Voltaire, Adam et Ève, les Juifs et l’Inde

Voici ce qu’on lit dans le Dictionnaire philosophique de Voltaire, à l’article ÉZOURVEIDAM

Qu’est-ce donc que cet Ézourveidam qui est à la Bibliothèque du roi de
France ? C’est un ancien commentaire, qu’un ancien brame composa autrefois avant l’époque d’Alexandre sur l’ancien Veidam, [...].

Respectons, vous dis-je, tous ces anciens Indiens. Ils inventèrent le jeu des échecs, et les Grecs allaient apprendre chez eux la géométrie.

Cet Ézourveidam fut en dernier lieu traduit par un brame, correspondant de la malheureuse compagnie française des Indes. Il me fut apporté au mont Krapack, où j’observe les neiges depuis longtemps ; et je l’envoyai à la grande Bibliothèque royale de Paris, où il est mieux placé que chez moi.

Ceux qui voudront le consulter verront qu’après plusieurs révolutions produites par l’Éternel, il plut à l’Éternel de former un homme qui s’appelait Adimo, et une femme dont le nom répondait à celui de la vie.

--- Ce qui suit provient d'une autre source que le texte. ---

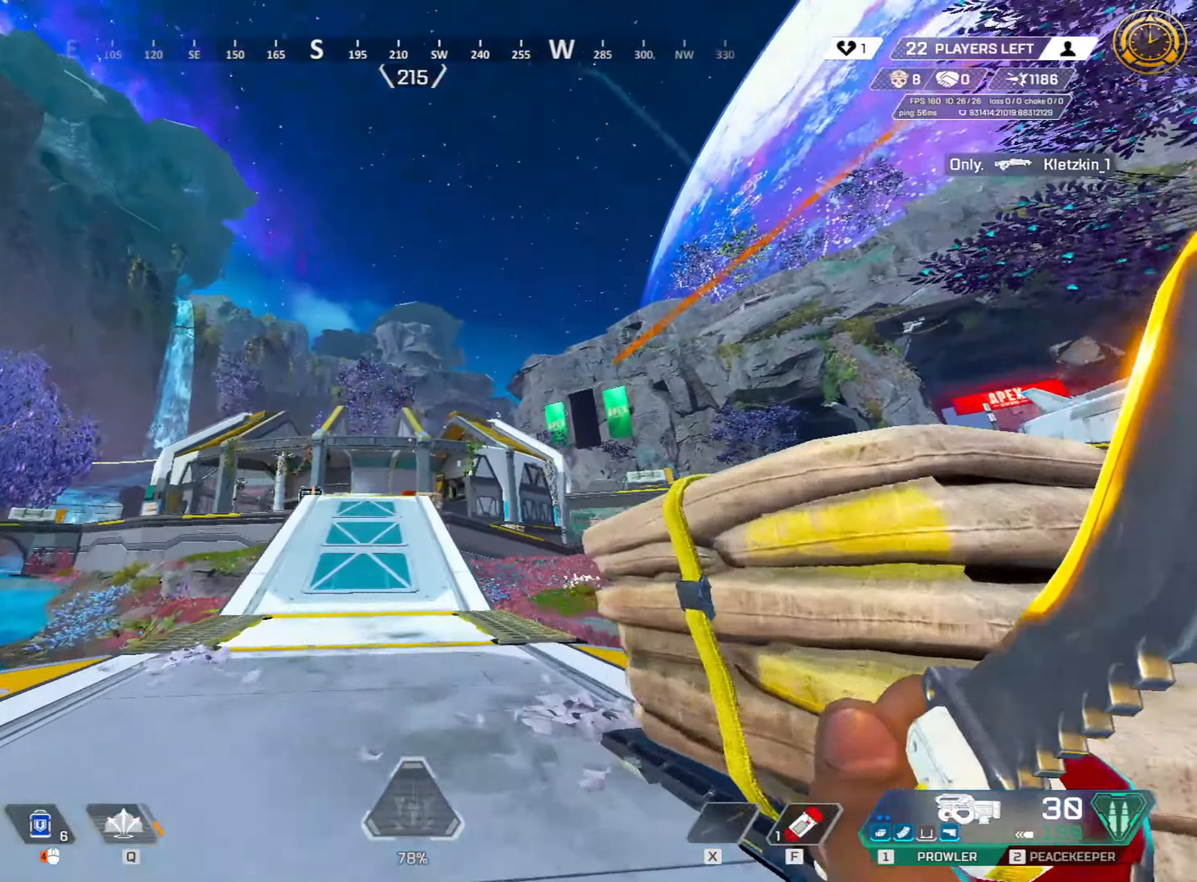
{"keys": ["ctrl", "w"], "mouse": [], "events": [[133, "q", "down"], [133, "shift", "up"], [216, "ctrl", "down"], [266, "q", "up"]]}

Cette anecdote indienne est-elle prise des livres juifs ? les Juifs l’ont-ils copiée des Indiens ? ou peut-on dire que les uns et les autres l’ont écrite d’original, et que les beaux esprits se rencontrent ?

Il n’était pas permis aux Juifs de penser que leurs écrivains eussent rien puisé chez les brachmanes, dont ils n’avaient pas entendu parler.
Il ne nous est pas permis de penser sur Adam autrement que les Juifs. Par conséquent je me tais, et je ne pense point.

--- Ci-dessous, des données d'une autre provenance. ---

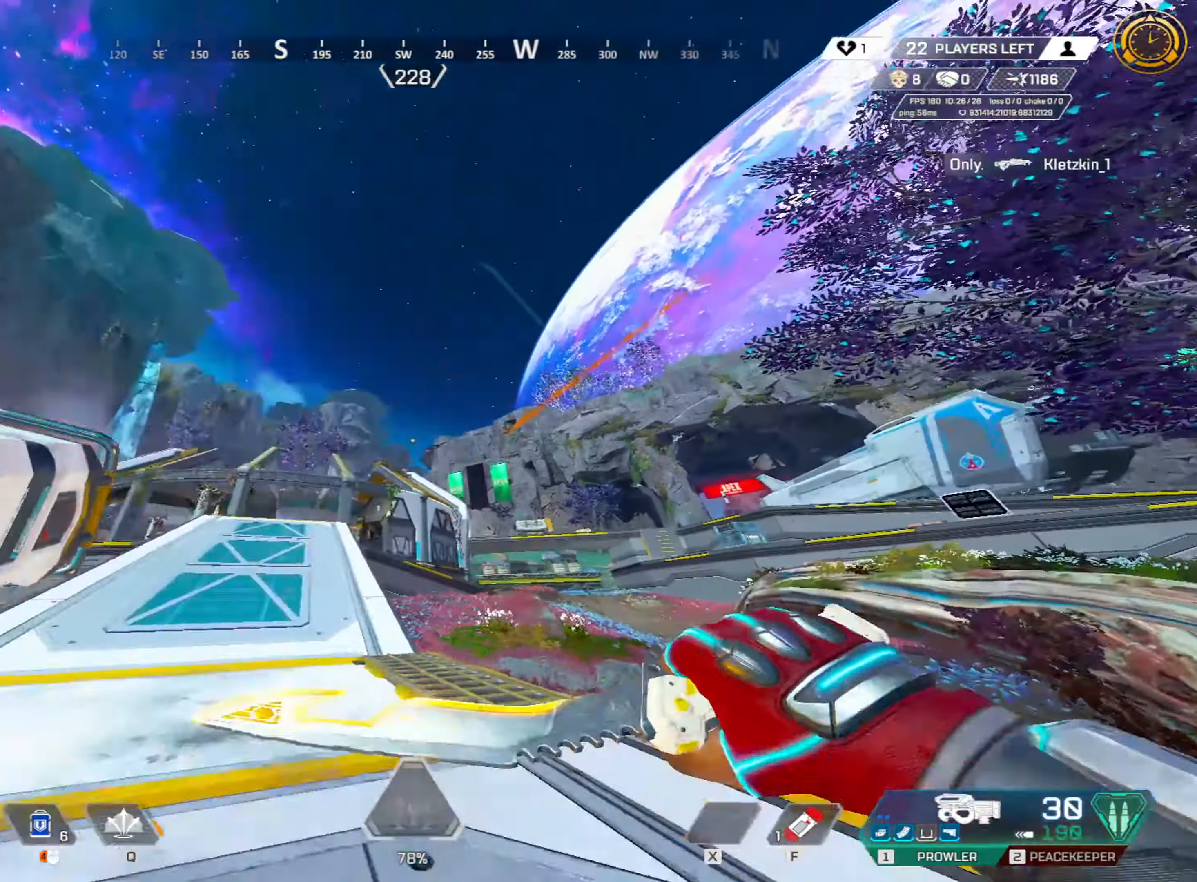
{"keys": ["shift", "w"], "mouse": [], "events": [[50, "space", "down"], [200, "space", "up"], [233, "ctrl", "up"], [283, "a", "down"], [433, "shift", "down"], [483, "a", "up"]]}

Voltaire dit se taire et s’interdire de penser ? Je n’en crois pas un mot, évidemment. Il fait mine de se conformer à l’idéal de l’Occidental imbu de sa supériorité, qui constatant la ressemblance entre Brahma et Abraham, ou entre Adimo et Adam, ne doute pas un instant du sens dans lequel s’est fait l’emprunt. Mais il n’en pense pas moins.